The democrat cites the banning of the virtual money in countries like China and Thailand. He pointed out that South Korea rejects the idea of the bitcoin being a legitimate currency while European Union has endorsed its regulation, if not total banning.
"I am most concerned that as Bitcoin is inevitably banned in other countries, Americans will be left holding the bag on a valueless currency," said Manchin, who is a member of the banking committee of the U.S. Senate.
The senator's concerns also hold water with bitcoin being involved in a series of controversial issues of late. In February, about $2.6 million worth of bitcoins were stolen from the systems of Silk Road 2, a reincarnation of the popular site Silk Road that has been allegedly involved in money laundering and illegal drugs trade. Russia and China have also expressed their worries about the unstable value of bitcoin and imposed rules to protect their citizens.

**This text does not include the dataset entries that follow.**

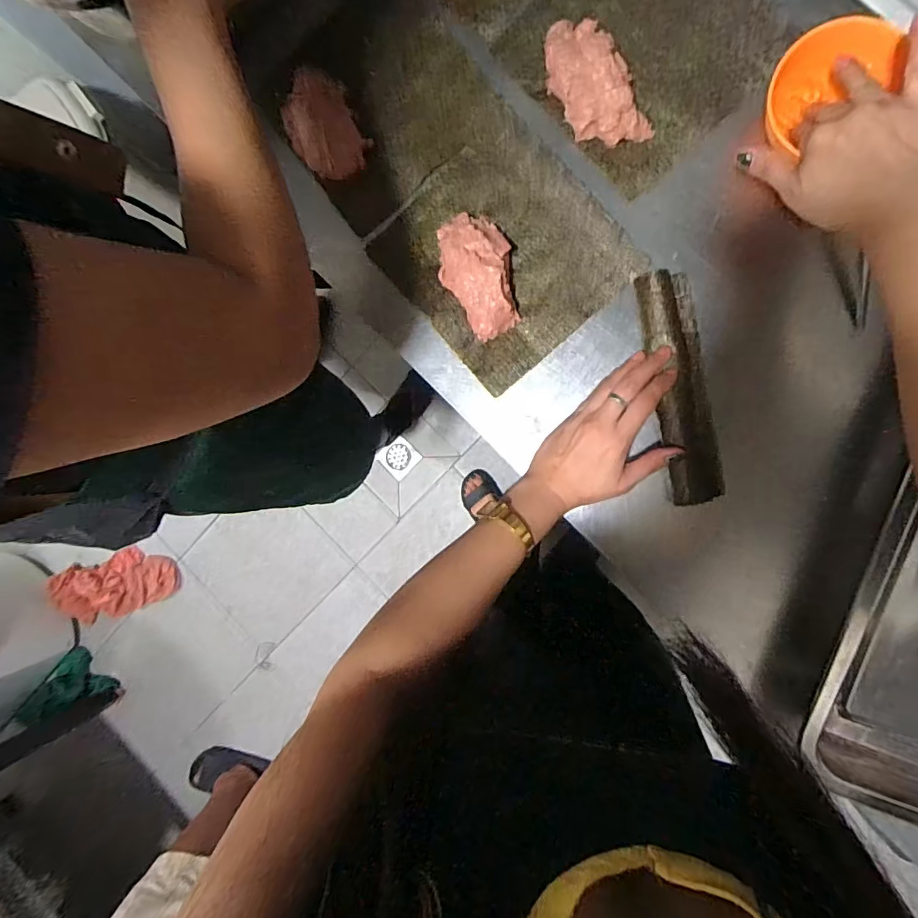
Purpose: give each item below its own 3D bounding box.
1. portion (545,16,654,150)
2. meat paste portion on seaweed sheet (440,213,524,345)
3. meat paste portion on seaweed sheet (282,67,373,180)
[{"bbox_3d":[0.116,-0.334,0.427,0.055,0.035,0.126,-31,88,8],"label":"portion"},{"bbox_3d":[0.018,-0.173,0.453,0.064,0.033,0.113,-20,90,8],"label":"meat paste portion on seaweed sheet"},{"bbox_3d":[-0.133,-0.327,0.476,0.064,0.018,0.105,-30,88,8],"label":"meat paste portion on seaweed sheet"}]

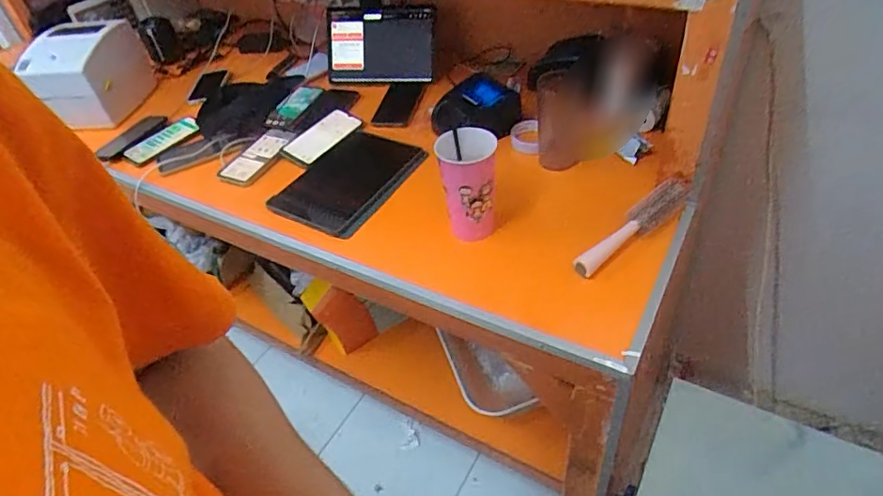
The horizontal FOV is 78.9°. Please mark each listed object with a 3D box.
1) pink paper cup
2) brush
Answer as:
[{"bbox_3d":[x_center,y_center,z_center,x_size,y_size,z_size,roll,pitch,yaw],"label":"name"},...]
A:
[{"bbox_3d":[0.038,-0.083,0.790,0.082,0.158,0.083,-4,42,4],"label":"pink paper cup"},{"bbox_3d":[0.285,-0.033,0.786,0.252,0.027,0.040,-36,49,-28],"label":"brush"}]

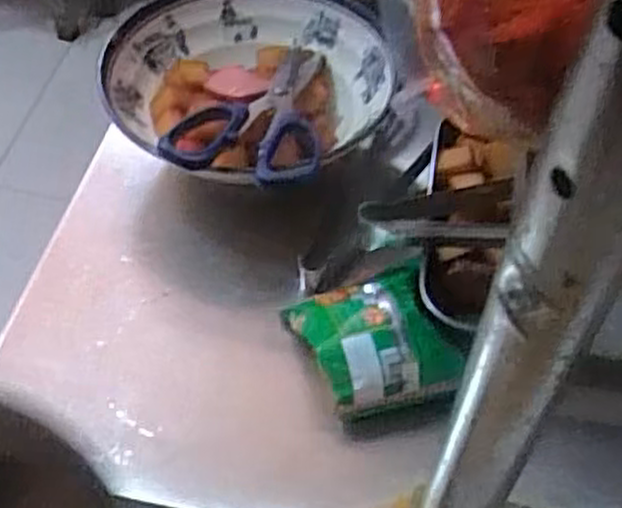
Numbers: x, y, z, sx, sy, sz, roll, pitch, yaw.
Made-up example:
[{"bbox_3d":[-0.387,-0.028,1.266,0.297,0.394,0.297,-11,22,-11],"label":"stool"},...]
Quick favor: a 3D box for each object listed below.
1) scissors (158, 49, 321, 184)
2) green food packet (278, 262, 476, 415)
[{"bbox_3d":[-0.022,-0.096,0.523,0.089,0.014,0.176,18,40,11],"label":"scissors"},{"bbox_3d":[0.040,0.047,0.465,0.087,0.021,0.084,-19,57,-9],"label":"green food packet"}]

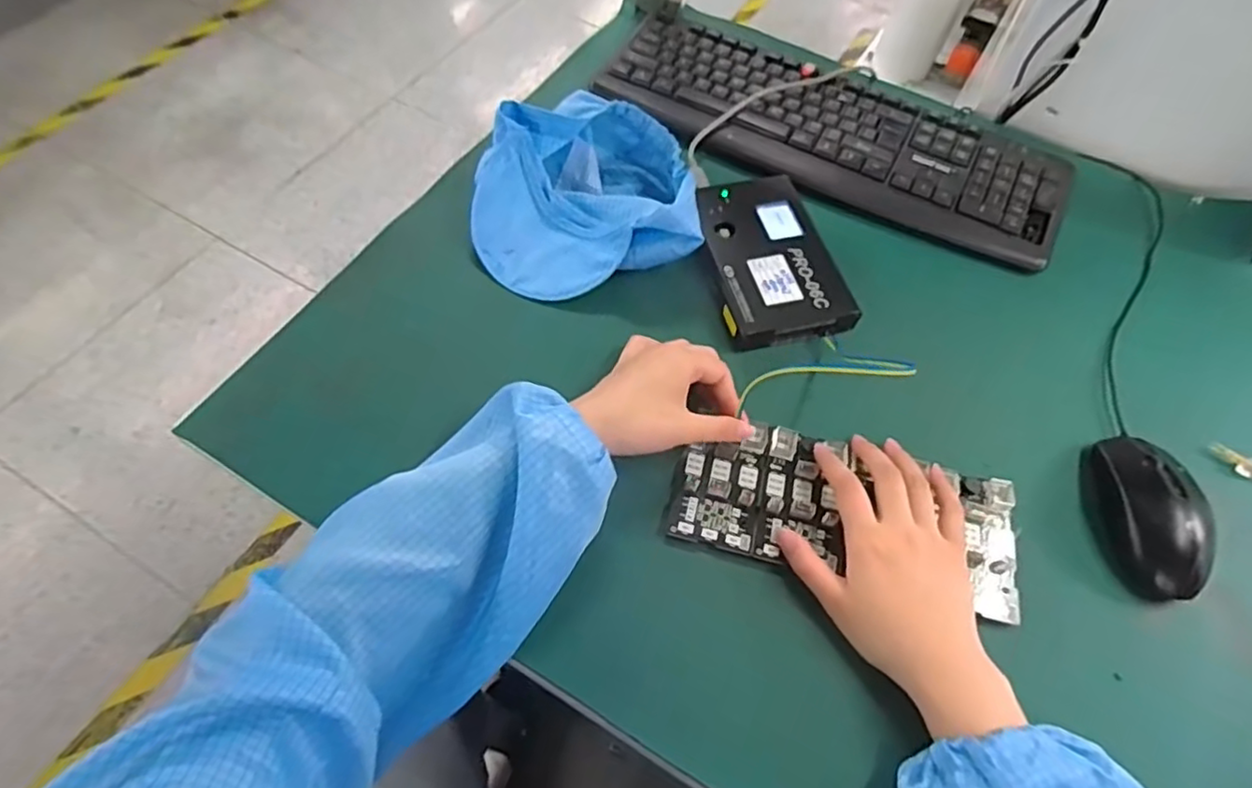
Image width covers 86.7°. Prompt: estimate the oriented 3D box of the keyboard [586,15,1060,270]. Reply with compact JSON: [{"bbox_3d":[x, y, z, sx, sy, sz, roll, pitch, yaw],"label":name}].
[{"bbox_3d":[0.189,-0.246,0.627,0.435,0.027,0.161,27,62,12],"label":"keyboard"}]

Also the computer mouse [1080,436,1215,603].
[{"bbox_3d":[0.366,0.083,0.464,0.071,0.030,0.116,8,60,1],"label":"computer mouse"}]

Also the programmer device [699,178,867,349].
[{"bbox_3d":[0.115,-0.113,0.547,0.100,0.023,0.154,-12,61,-10],"label":"programmer device"}]

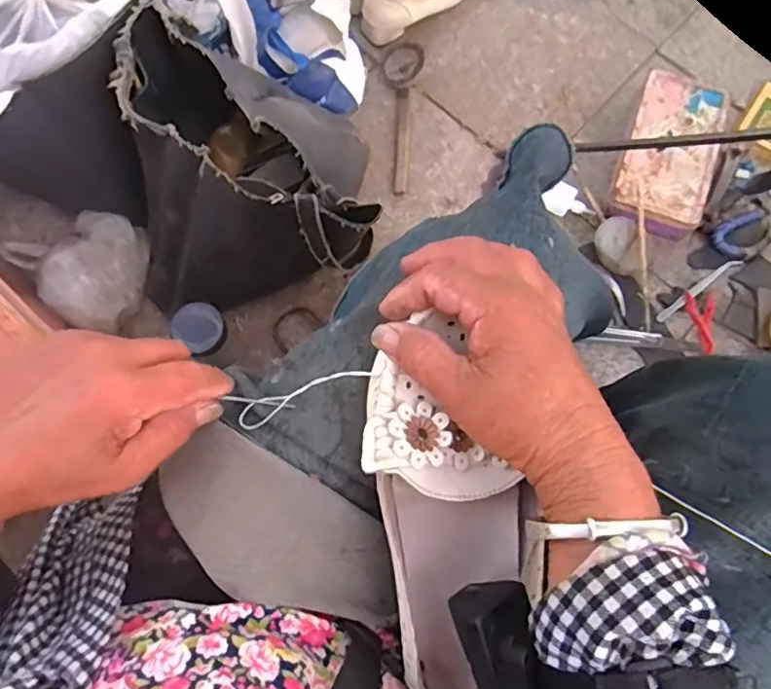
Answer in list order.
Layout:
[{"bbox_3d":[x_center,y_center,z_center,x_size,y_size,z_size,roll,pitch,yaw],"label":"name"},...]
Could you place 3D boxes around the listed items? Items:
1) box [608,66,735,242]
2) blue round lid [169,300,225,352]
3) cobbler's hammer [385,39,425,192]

"There is no doubt average American consumers stand to lose by transacting in Bitcoin. As of December 2013, the Consumer Price Index (CPI) shows 1.3% inflation, while a recent media report indicated Bitcoin CPI has 98% deflation. In other words, spending Bitcoin now will cost you many orders of wealth in the future. This flaw makes Bitcoin's value to the U.S. economy suspect, if not outright detrimental," the senator pointed out.
Manchin's recommendation follows the fall of Japan-based firm Mt. Gox where around 744,408 bitcoins that is roughly valued at around $350 million have been stolen or lost due to technical issues.
"Before the U.S. gets too far behind the curve on this important topic, I urge the regulators to work together, act quickly, and prohibit this dangerous currency from harming hard-working Americans," said Manchin.
Regulators in the U.S. and Japan have launched separate investigations Wednesday to find out what really happened to Mt. Gox. The CEO of the troubled bitcoin exchanged released a statement that he is still in Japan.
"As there is a lot of speculation regarding MtGox and its future, I would like to use this opportunity to reassure everyone that I am still in Japan, and working very hard with the support of different parties to find a solution to our recent issues," said Mt. Gox chief executive Mark Karpeles.
Resolving bitcoin issues cannot be solved by the toss of a coin. Mt. Gox customers need their money back and if the federal government will respond to regulate the virtual currency, new laws must be enacted. Manchin's position is loud and clear - throw Bitcoin into the well and forget about it.